Get Comfy: Summary
No need to await the new normal — it’s already here and wants to stay forever
The new normal arrived in mid-March at the peak of viral contagion.
We can see evidence for this in social attitudes and government policies.
The change is permanent unless we collectively decide otherwise.
I find that television allows me to reminisce about the good old days.
I see people there who talk and engage and even laugh with each other, if it is a light hearted show, with not one mask, excessively clean hand, or nasty stare to be seen.
It doesn’t take more than a few moments of television watching to see just how out of kilter our current world is with the place that came before it.
With this realization that yesterday is no more, and coming after only a few months of a pandemic-fueled social crisis, I think we can only conclude that we are already living a new normal life.
How can we know with any certainty that the new normal has arrived?
One approach is to track what people are saying and doing.
For example, I googled “new normal” and was overwhelmed with over 100 million results, a true sign of the times.
Actions, of course, speak louder than words, and what we see everywhere is a reluctance to drop anti-pandemic procedures in favor of just behaving naturally.
This can be seen in growing preferences for mask wearing, continuing universal adherence to social distancing, widespread fidelity to all Covid regulations and restrictions, and a certain comfort with the new routines for work, school, travel, and play.
Another way to identify the new normal is through public policy, especially when it is supported by strong majorities in the polls (as is the case in most places).
Measured Covid cases may be up here or there but the danger of the pandemic, as seen in illness, hospitalizations, and deaths, is at negligible levels in most places.
This would therefore justify easy old normal policies, but we instead see a continuation of the fearful attitudes formed in March.
A further policy dimension that is here to stay is the attitude expressed by central bankers and finance ministers towards the economy and markets.
Central banks have expanded their balance sheets by over $6 trillion, at least three times the magnitude of the reaction during the Great Recession of 2008.
On top of this, government deficit spending in Europe and North America alone will increase by over $4 trillion this year, equivalent to 10% of the economy.
These fastest-and-greatest-ever financial decisions are set to remain in place for years.
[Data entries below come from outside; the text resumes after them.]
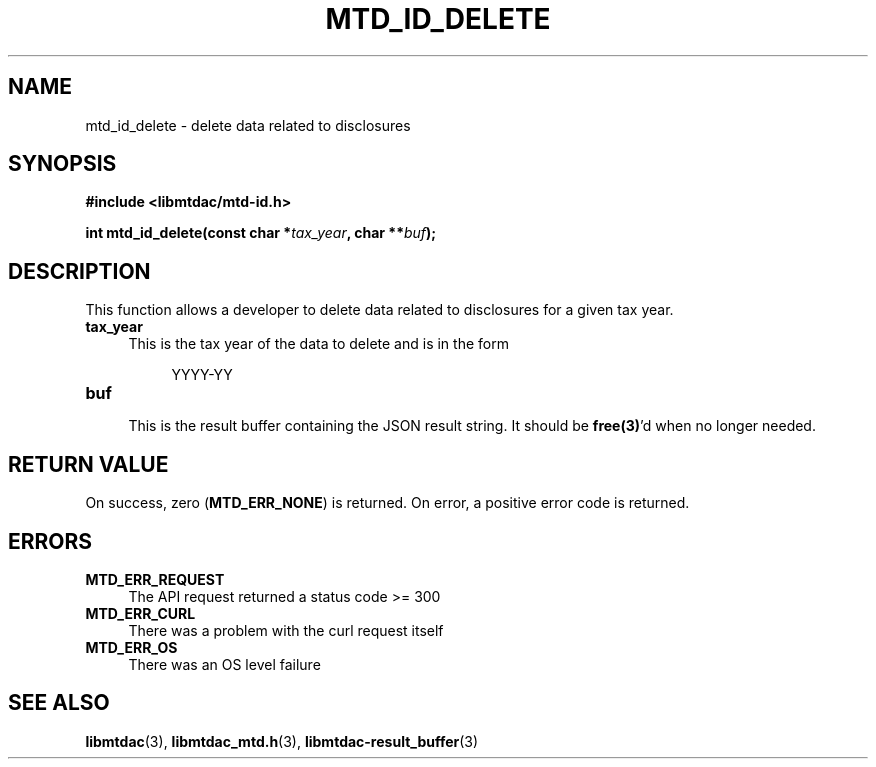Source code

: .TH MTD_ID_DELETE 3 "January 15, 2021" "" "libmtdac"

.SH NAME

mtd_id_delete \- delete data related to disclosures

.SH SYNOPSIS

.B #include <libmtdac/mtd-id.h>
.PP
.BI "int mtd_id_delete(const char *" tax_year ", char **" buf );

.SH DESCRIPTION

This function allows a developer to delete data related to disclosures for
a given tax year.

.TP 4
.B tax_year
.RS 4
This is the tax year of the data to delete and is in the form
.RE

.RS 8
YYYY-YY
.RE

.TP
.B buf
.RS 4
This is the result buffer containing the JSON result string. It should be
\fBfree(3)\fP'd when no longer needed.
.RE

.SH RETURN VALUE

On success, zero (\fBMTD_ERR_NONE\fP) is returned. On error, a positive error
code is returned.

.SH ERRORS

.TP 4
.B MTD_ERR_REQUEST
The API request returned a status code >= 300

.TP
.B MTD_ERR_CURL
There was a problem with the curl request itself

.TP
.B MTD_ERR_OS
There was an OS level failure

.SH SEE ALSO

.BR libmtdac (3),
.BR libmtdac_mtd.h (3),
.BR libmtdac-result_buffer (3)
Politicians usually pretend that such emergency measures are temporary, but even that pretense is gone in todays’ environment. Government will be more powerful and interventionist than ever in the new normal.
So, what is the big deal if many people want to fundamentally change how society works, if they generally support government actions, and if government responds with extraordinary interventions and massive spending?
The issues are really ones of balance, proportion, trade-offs, and rationality, and what we believe to be the natural state of our society.
At the end of the day, it is something that can only be resolved through our collective democratic process.
The end result of that messier-than-usual process will determine the extent to which the new normal becomes either a temporary blip in history or an unprecedented new direction for our societies.
An absolute prerequisite to getting the best answers is to allow all questions to be posed and all perspectives to be aired.
The current environment of social censorship, name calling, groupthink, and partisan politics is not promising in this regard.
Nevertheless, it is for us to decide: new normal, for only today or forever?